Avoiding arrythmias by personalizing the dialysate concentration: a case for precision medicine in patients on dialysis.

Autor: Ikizler TA; Division of Nephrology and Hypertension, Department of Medicine, Vanderbilt University Medical Center, Nashville, Tennessee, USA. Electronic address: alp.ikizler@vanderbilt.edu., Drueke TB; Inserm Unit 1018, Team 5, CESP, Paul Brousse Hospital, Paris, France., Floege J; Division of Nephrology and Rheumatology, Rheinisch Westfälische Technische Hochschule (RWTH) University of Aachen, Aachen, Germany., Wong G; The University of Sydney, Sydney, New South Wales, Australia.
Jazyk: angličtina
Zdroj: Kidney international [Kidney Int] 2024 Oct 26. Date of Electronic Publication: 2024 Oct 26.
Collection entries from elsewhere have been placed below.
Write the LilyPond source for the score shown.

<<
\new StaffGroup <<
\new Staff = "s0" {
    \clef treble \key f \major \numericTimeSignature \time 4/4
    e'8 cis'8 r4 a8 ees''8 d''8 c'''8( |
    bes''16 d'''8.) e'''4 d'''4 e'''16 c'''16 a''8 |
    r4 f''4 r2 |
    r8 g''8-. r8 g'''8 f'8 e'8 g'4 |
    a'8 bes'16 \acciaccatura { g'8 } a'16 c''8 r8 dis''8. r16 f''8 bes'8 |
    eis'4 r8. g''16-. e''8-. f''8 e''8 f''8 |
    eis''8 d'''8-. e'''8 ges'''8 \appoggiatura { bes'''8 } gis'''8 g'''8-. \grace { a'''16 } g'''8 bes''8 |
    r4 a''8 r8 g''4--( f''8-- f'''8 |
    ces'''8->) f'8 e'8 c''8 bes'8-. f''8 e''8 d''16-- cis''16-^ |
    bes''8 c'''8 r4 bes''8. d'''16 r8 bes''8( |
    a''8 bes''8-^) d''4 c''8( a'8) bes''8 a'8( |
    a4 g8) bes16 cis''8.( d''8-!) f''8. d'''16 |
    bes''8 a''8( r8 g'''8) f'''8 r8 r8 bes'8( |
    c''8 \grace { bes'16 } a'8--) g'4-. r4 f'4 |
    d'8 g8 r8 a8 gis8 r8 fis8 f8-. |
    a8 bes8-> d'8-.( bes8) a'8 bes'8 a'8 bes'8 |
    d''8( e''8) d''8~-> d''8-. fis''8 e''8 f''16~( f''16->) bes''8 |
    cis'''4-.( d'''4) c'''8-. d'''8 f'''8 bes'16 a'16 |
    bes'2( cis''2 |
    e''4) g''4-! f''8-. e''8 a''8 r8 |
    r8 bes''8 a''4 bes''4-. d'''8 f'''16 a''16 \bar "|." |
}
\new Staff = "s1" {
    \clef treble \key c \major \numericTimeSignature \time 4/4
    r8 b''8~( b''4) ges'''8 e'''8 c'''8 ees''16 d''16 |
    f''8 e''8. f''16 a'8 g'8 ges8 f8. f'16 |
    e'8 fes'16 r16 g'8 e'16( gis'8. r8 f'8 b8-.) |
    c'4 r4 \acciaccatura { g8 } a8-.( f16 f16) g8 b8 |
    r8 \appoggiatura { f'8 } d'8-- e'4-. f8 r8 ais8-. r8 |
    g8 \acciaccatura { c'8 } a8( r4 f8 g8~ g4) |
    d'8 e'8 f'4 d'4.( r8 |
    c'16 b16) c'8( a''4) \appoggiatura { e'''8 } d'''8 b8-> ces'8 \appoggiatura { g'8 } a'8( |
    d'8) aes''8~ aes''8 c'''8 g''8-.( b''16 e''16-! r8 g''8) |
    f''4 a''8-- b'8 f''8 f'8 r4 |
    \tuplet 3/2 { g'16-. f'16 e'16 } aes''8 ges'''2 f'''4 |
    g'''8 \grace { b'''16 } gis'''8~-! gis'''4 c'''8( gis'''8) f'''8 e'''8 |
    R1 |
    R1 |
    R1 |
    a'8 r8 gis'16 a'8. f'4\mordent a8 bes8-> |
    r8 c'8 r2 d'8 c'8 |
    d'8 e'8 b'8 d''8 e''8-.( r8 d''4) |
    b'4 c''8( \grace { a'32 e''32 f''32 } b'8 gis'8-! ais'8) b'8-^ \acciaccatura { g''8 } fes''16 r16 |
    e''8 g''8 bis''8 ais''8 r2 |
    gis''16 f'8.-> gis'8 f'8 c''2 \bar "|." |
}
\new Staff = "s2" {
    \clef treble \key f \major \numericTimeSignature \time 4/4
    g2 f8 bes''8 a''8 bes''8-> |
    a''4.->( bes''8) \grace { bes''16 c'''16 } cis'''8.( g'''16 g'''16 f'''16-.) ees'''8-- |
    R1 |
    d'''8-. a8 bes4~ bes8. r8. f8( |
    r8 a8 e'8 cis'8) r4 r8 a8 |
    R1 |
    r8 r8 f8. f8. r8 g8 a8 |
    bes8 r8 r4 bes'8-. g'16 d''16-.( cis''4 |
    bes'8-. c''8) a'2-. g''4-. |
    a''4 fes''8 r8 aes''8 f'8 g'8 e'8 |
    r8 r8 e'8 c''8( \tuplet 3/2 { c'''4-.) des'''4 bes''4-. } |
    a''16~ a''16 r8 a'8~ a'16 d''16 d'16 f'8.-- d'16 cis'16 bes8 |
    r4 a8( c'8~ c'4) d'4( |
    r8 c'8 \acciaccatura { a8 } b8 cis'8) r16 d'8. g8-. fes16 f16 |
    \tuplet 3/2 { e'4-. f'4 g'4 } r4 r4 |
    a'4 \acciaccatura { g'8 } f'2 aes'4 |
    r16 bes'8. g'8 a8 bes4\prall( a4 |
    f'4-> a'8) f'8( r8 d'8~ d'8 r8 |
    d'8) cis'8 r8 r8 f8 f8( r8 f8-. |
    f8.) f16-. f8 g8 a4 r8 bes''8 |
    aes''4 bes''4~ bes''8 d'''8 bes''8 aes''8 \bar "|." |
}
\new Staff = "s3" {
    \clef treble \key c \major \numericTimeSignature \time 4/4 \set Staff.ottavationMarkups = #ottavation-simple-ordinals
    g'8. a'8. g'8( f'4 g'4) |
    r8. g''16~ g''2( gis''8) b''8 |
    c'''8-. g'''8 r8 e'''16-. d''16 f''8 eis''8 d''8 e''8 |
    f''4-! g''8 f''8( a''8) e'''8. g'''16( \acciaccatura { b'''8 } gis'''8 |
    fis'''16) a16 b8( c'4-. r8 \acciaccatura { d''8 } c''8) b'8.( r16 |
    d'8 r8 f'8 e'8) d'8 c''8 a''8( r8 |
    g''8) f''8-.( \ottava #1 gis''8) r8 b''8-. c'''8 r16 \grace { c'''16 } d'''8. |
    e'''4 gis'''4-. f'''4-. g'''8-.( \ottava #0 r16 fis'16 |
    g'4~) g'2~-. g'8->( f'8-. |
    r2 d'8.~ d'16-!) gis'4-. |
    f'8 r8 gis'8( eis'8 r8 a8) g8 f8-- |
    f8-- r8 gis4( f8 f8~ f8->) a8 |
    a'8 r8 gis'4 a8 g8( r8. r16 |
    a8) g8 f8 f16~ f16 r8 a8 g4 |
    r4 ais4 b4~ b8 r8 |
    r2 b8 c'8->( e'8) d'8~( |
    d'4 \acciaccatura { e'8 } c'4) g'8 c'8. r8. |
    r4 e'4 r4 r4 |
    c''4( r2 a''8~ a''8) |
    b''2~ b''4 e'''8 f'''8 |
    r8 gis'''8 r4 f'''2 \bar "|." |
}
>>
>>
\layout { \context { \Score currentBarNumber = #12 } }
DOI: 10.1016/j.kint.2024.10.009
Abstrakt: Cardiac arrythmias are common in patients undergoing maintenance hemodialysis. In this issue, Charytan et al. showed that in patients with hyperkalemia (serum potassium concentration 5.1-6.5 mEq/l) on hemodialysis, a dialysate concentration of 3 mEq/l combined with sodium zirconium cyclosilicate on dialysis-free days is associated with a low frequency of atrial fibrillation compared with a dialysate concentration of 2 mEq/l over 8 weeks. Despite the obvious limitations such as small sample size, short treatment period, and absence of information on longer-term impact regarding patient important outcomes such as sudden death, this well-conceived pilot study provided impetus for larger prospective trials to test whether this personalized approach reduces major cardiovascular events and mortality.